### Written instruction 1
Answer these questions using the passage on wine pairing below.
(a) Who recommends food and wine combinations to diners?
(b) Instead of following traditional rules, what does molecular pairing identify across different foods and beverages?
(c) What does molecular pairing require for its effective implementation?
### Written instruction 2
List every surprising combination that the passage on wine pairing gives as an example of what molecular pairing can inspire.
### Written instruction 3
For each statement, say whether it agrees with the passage on wine pairing, and quote the words that decide it.
(a) François Chartier is Canadian.
(b) Molecular pairing follows traditional pairing rules.
(c) Food pairing is described as an ancient art.

### Passage to read
■ ■ ■

In many cultures, wine has been and continues to be a staple at the table, and its consumption and use in gastronomy have evolved over time. One example of this is wine pairing.

In a scientific article, published in the journal Enoviticulture , and written by our winemaker Antonio T. Palacios and the Canadian François Chartier , internationally considered one of the most renowned personalities in the search for recipes and pairings between wine and food, is talked about ( A. Palacios García, M. Del Pozo Bayón, F. Chartier, N. Roché (2023), Example of a pairing of molecular harmonies: the aromatic synergy of wine in the gastronomy of pituitary enjoyment, Enoviticultura No. 83) . Here we share with you some of the data that we find most interesting.

What is pairing?

In the context of catering, food pairing involves combining food and wine to create new sensations. The sommelier recommends these combinations to diners. Although wine was considered a staple food in many cultures, today it is seen as the best companion to food. Food pairing is a modern art that explores how the components of food and wine interact with our sensory perceptions.

This article explores the concept of molecular pairing in gastronomy, an innovative methodology based on combining foods and beverages according to their molecular composition to enhance flavors and sensory experiences.

Fundamentals of Molecular Pairing

This approach uses the science of aromas, identifying similar chemical compounds in foods to create harmonious combinations. Rather than following traditional pairing rules, molecular pairing is based on identifying common volatile components across different foods and beverages.

Molecular pairing has broad applications in haute cuisine and oenology, allowing chefs and sommeliers to create unique culinary experiences. It can inspire the creation of innovative dishes and beverages, from surprising combinations such as strawberries with mushrooms, chocolate and caviar, coffee and meat, to wines paired with unexpected foods. This approach offers greater diversity and creativity in menu development, although it requires scientific expertise and advanced technological infrastructure for its effective implementation.

■ ■ ■

### Source data
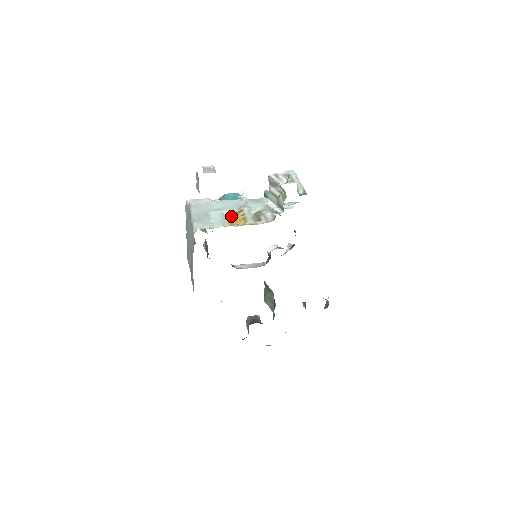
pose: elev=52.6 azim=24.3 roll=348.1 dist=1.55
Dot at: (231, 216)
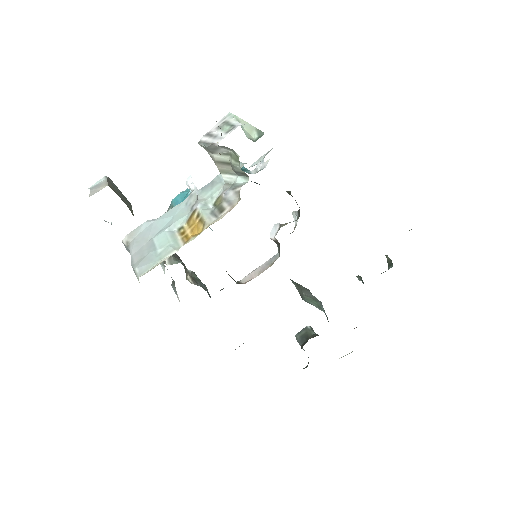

■ ■ ■

### Correct answer 1
(a) The sommelier.
(b) Common volatile components.
(c) Scientific expertise and advanced technological infrastructure.

### Correct answer 2
- Strawberries with mushrooms
- Chocolate and caviar
- Coffee and meat
- Wines paired with unexpected foods

### Correct answer 3
(a) Yes: "the Canadian François Chartier"
(b) No: "Rather than following traditional pairing rules, molecular pairing is based on identifying common volatile components across different foods and beverages."
(c) No: "Food pairing is a modern art"